Фуко рассматривал человека в горизонте возможного бытия: "Я" – это "Другой", я не то, что обо мне говорят. Он постоянно стремился увидеть то, что есть, и то, что кажется очевидным, по-другому, и это означает также: то, что есть, могло или может быть иным. Он называл свою теорию продуктивным пониманием свободы и говорил о "возможной возможности", открывающейся при переходе за границы общепринятого и нормального и обнаруживающей головокружительную пустоту, закрытую общественным принуждением, в которой только и может по-человечески жить человек. В своей генеалогии он показывал, что вещи возникали случайно и что хотя они имели основания появиться, но в этом не было жесткой неизбежности: отрицая необходимость, только и можно постигать сущее в горизонте открытости, постигать, что наличное вовсе не заполняет собой все пространство возможного.

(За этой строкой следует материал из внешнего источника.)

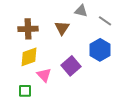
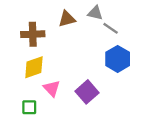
gray line: (105, 21) -> (111, 28), moved
brown triangle: (62, 28) -> (67, 19), moved, turned 42
purple square: (71, 66) -> (87, 92), moved

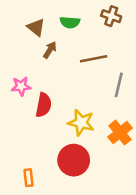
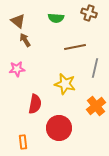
brown triangle: (36, 27) -> (18, 21), moved
brown arrow: (50, 50) -> (25, 40), moved, turned -64
red semicircle: (44, 105) -> (35, 104), moved
yellow star: (81, 123) -> (65, 84), moved

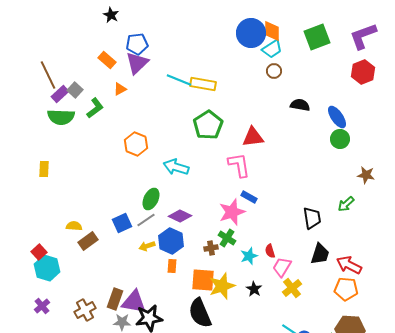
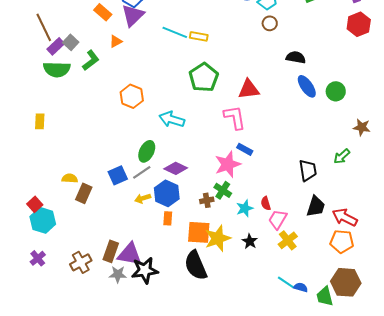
yellow rectangle: (203, 84) -> (199, 36), size x0.7
blue ellipse: (337, 117) -> (307, 86), moved
brown rectangle: (88, 241) -> (84, 193), turned -30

Фуко считал, что подлинное философствование не чуждо желанию и фантазии, иллюзии и мечтательности, ибо истина как бы находится в другом мире, в то время как наш реальный мир уже охвачен сетями власти. Философствовать – значит пытаться изменить сами рамки и нормы мышления, которые мешают делать и быть по-другому, чем есть. Фуко далек от манихейского понимания мира как юдоли зла, но постоянно напоминал об опасности власти. И если "мировое зло" непреодолимо, то опасности можно избежать, – в этом состоит, можно сказать, оптимизм политической антропологии Фуко.

* * *

То, что философия все время "при смерти", это уже никого не пугает, ибо ясно, что умирает одно и рождается другое, а на место догматичных и репрессивных систем, оправдывающих существующий порядок ссылками на устройство Космоса, вечные идеи и ценности, приходят более пластичные и свободные формы философствования. И все-таки если бы дело со "смертью философии" обстояло настолько просто, то не стоило бы беспокоиться. Например, утрачивается опыт критической рефлексии, а новое, вопреки оптимизму постмодернистов, оказывается не всегда лучше старого. Это происходит потому, что мы судим историю, а не она нас, но ведь и мы тоже должны проверять свои утверждения историческим опытом выживания. Когда современники расценивают великих философов прошлого как неких высокопарных "мандаринов", то не проявляется ли в этом отвратительное чувство зависти по отношению к людям, работавшим на пределе человеческих возможностей? Это сегодня они могут показаться защитниками устаревшего порядка или расчетливыми буржуа, но в свое время именно они отстаивали новое и жили тем опытом предела, каким был когда-то рационализм и который остается недостижим для многих наших современников.

Анализ современных дискуссий относительно стандартов рациональности классической философии вызывает подозрение в том, что их отрицание связано не столько с логической или методологической несостоятельностью, сколько с изменениями социального статуса и способов производства и обмена философским знанием.